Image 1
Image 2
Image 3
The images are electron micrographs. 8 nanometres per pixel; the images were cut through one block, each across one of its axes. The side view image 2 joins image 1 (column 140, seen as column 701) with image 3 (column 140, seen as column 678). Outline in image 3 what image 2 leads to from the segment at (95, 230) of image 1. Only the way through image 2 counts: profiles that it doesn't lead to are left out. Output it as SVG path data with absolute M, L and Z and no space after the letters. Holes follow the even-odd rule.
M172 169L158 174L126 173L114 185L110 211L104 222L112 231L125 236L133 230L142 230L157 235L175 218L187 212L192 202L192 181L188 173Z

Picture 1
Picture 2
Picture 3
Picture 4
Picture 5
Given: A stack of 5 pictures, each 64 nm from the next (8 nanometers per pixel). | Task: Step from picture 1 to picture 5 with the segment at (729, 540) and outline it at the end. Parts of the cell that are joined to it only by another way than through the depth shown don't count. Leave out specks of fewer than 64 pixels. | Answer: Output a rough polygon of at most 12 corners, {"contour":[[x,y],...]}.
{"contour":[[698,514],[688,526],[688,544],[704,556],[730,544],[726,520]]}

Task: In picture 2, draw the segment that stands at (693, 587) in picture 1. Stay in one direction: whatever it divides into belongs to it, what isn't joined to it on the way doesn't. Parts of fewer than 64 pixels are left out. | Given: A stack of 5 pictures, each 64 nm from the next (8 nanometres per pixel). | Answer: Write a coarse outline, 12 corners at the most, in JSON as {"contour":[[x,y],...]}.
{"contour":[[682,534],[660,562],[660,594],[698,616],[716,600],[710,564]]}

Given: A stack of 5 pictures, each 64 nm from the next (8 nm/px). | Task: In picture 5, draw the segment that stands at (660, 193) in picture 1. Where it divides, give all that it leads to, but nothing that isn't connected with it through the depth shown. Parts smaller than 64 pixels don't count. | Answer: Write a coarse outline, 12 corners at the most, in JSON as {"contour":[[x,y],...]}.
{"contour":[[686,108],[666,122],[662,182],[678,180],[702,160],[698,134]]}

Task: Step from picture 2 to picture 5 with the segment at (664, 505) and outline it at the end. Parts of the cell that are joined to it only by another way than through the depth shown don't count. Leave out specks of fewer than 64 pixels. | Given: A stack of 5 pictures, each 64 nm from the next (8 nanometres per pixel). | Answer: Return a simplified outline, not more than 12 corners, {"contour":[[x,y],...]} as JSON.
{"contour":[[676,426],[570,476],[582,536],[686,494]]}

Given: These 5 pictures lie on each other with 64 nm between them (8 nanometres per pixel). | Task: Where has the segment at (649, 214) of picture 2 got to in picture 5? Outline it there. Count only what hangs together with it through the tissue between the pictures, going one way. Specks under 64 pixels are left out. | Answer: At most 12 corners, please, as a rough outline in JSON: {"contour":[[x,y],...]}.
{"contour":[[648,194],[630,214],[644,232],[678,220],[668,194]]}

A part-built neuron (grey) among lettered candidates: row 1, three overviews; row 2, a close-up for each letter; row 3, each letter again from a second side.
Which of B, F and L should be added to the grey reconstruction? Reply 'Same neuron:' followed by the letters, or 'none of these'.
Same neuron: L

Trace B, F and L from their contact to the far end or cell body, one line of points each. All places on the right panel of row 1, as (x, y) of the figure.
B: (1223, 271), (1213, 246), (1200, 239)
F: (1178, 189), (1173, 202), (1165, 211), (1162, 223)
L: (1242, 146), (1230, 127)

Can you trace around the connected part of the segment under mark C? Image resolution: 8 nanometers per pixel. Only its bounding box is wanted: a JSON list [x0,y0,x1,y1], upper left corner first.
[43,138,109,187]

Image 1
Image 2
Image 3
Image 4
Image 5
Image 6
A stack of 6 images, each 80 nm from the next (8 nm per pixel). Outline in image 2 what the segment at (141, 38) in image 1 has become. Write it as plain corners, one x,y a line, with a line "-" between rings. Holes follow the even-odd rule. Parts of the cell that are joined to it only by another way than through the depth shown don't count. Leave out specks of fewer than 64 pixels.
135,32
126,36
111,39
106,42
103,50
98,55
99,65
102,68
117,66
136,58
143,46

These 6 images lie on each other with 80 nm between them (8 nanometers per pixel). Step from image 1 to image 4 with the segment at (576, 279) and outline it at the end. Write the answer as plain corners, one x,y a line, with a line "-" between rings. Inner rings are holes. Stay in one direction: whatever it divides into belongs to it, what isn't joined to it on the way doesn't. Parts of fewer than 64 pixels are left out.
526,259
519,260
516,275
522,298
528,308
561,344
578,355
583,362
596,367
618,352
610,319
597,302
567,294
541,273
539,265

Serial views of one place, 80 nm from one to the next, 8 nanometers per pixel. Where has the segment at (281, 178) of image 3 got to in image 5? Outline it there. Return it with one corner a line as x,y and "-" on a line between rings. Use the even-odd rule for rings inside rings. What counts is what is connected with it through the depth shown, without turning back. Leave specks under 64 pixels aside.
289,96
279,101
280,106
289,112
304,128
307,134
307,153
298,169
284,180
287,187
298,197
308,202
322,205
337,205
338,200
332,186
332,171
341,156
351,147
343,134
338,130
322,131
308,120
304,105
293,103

::::::::::

Instructions for the task: Send back all of the entries exactly, with nothing missing.

Written solution:
Image 1
Image 2
Image 3
The images are electron micrographs. 8 nanometres per pixel; the images were cut through one block, each across one of its axes. The side view image 2 joins image 1 (column 140, seen as column 701) with image 3 (column 140, seen as column 678). Outline in image 3 what image 2 leads to from the segment at (95, 230) of image 1. Only the way through image 2 counts: profiles that it doesn't lead to are left out. Output it as SVG path data with absolute M, L and Z and no space after the letters. Holes follow the even-odd rule.
M172 169L158 174L126 173L114 185L110 211L104 222L112 231L125 236L133 230L142 230L157 235L175 218L187 212L192 202L192 181L188 173Z

Picture 1
Picture 2
Picture 3
Picture 4
Picture 5
Given: A stack of 5 pictures, each 64 nm from the next (8 nanometers per pixel). | Task: Step from picture 1 to picture 5 with the segment at (729, 540) and outline it at the end. Parts of the cell that are joined to it only by another way than through the depth shown don't count. Leave out specks of fewer than 64 pixels. | Answer: Output a rough polygon of at most 12 corners, {"contour":[[x,y],...]}.
{"contour":[[698,514],[688,526],[688,544],[704,556],[730,544],[726,520]]}

Task: In picture 2, draw the segment that stands at (693, 587) in picture 1. Stay in one direction: whatever it divides into belongs to it, what isn't joined to it on the way doesn't. Parts of fewer than 64 pixels are left out. | Given: A stack of 5 pictures, each 64 nm from the next (8 nanometres per pixel). | Answer: Write a coarse outline, 12 corners at the most, in JSON as {"contour":[[x,y],...]}.
{"contour":[[682,534],[660,562],[660,594],[698,616],[716,600],[710,564]]}

Given: A stack of 5 pictures, each 64 nm from the next (8 nm/px). | Task: In picture 5, draw the segment that stands at (660, 193) in picture 1. Where it divides, give all that it leads to, but nothing that isn't connected with it through the depth shown. Parts smaller than 64 pixels don't count. | Answer: Write a coarse outline, 12 corners at the most, in JSON as {"contour":[[x,y],...]}.
{"contour":[[686,108],[666,122],[662,182],[678,180],[702,160],[698,134]]}

Task: Step from picture 2 to picture 5 with the segment at (664, 505) and outline it at the end. Parts of the cell that are joined to it only by another way than through the depth shown don't count. Leave out specks of fewer than 64 pixels. | Given: A stack of 5 pictures, each 64 nm from the next (8 nanometres per pixel). | Answer: Return a simplified outline, not more than 12 corners, {"contour":[[x,y],...]} as JSON.
{"contour":[[676,426],[570,476],[582,536],[686,494]]}

Given: These 5 pictures lie on each other with 64 nm between them (8 nanometres per pixel). | Task: Where has the segment at (649, 214) of picture 2 got to in picture 5? Outline it there. Count only what hangs together with it through the tissue between the pictures, going one way. Specks under 64 pixels are left out. | Answer: At most 12 corners, please, as a rough outline in JSON: {"contour":[[x,y],...]}.
{"contour":[[648,194],[630,214],[644,232],[678,220],[668,194]]}

A part-built neuron (grey) among lettered candidates: row 1, three overviews; row 2, a close-up for each letter; row 3, each letter again from a second side.
Which of B, F and L should be added to the grey reconstruction? Reply 'Same neuron:' followed by the letters, or 'none of these'.
Same neuron: L

Trace B, F and L from their contact to the far end or cell body, one line of points each. All places on the right panel of row 1, as (x, y) of the figure.
B: (1223, 271), (1213, 246), (1200, 239)
F: (1178, 189), (1173, 202), (1165, 211), (1162, 223)
L: (1242, 146), (1230, 127)

Can you trace around the connected part of the segment under mark C? Image resolution: 8 nanometers per pixel. Only its bounding box is wanted: a JSON list [x0,y0,x1,y1], upper left corner first.
[43,138,109,187]

Image 1
Image 2
Image 3
Image 4
Image 5
Image 6
A stack of 6 images, each 80 nm from the next (8 nm per pixel). Outline in image 2 what the segment at (141, 38) in image 1 has become. Write it as plain corners, one x,y a line, with a line "-" between rings. Holes follow the even-odd rule. Parts of the cell that are joined to it only by another way than through the depth shown don't count. Leave out specks of fewer than 64 pixels.
135,32
126,36
111,39
106,42
103,50
98,55
99,65
102,68
117,66
136,58
143,46

These 6 images lie on each other with 80 nm between them (8 nanometers per pixel). Step from image 1 to image 4 with the segment at (576, 279) and outline it at the end. Write the answer as plain corners, one x,y a line, with a line "-" between rings. Inner rings are holes. Stay in one direction: whatever it divides into belongs to it, what isn't joined to it on the way doesn't. Parts of fewer than 64 pixels are left out.
526,259
519,260
516,275
522,298
528,308
561,344
578,355
583,362
596,367
618,352
610,319
597,302
567,294
541,273
539,265

Serial views of one place, 80 nm from one to the next, 8 nanometers per pixel. Where has the segment at (281, 178) of image 3 got to in image 5? Outline it there. Return it with one corner a line as x,y and "-" on a line between rings. Use the even-odd rule for rings inside rings. What counts is what is connected with it through the depth shown, without turning back. Leave specks under 64 pixels aside.
289,96
279,101
280,106
289,112
304,128
307,134
307,153
298,169
284,180
287,187
298,197
308,202
322,205
337,205
338,200
332,186
332,171
341,156
351,147
343,134
338,130
322,131
308,120
304,105
293,103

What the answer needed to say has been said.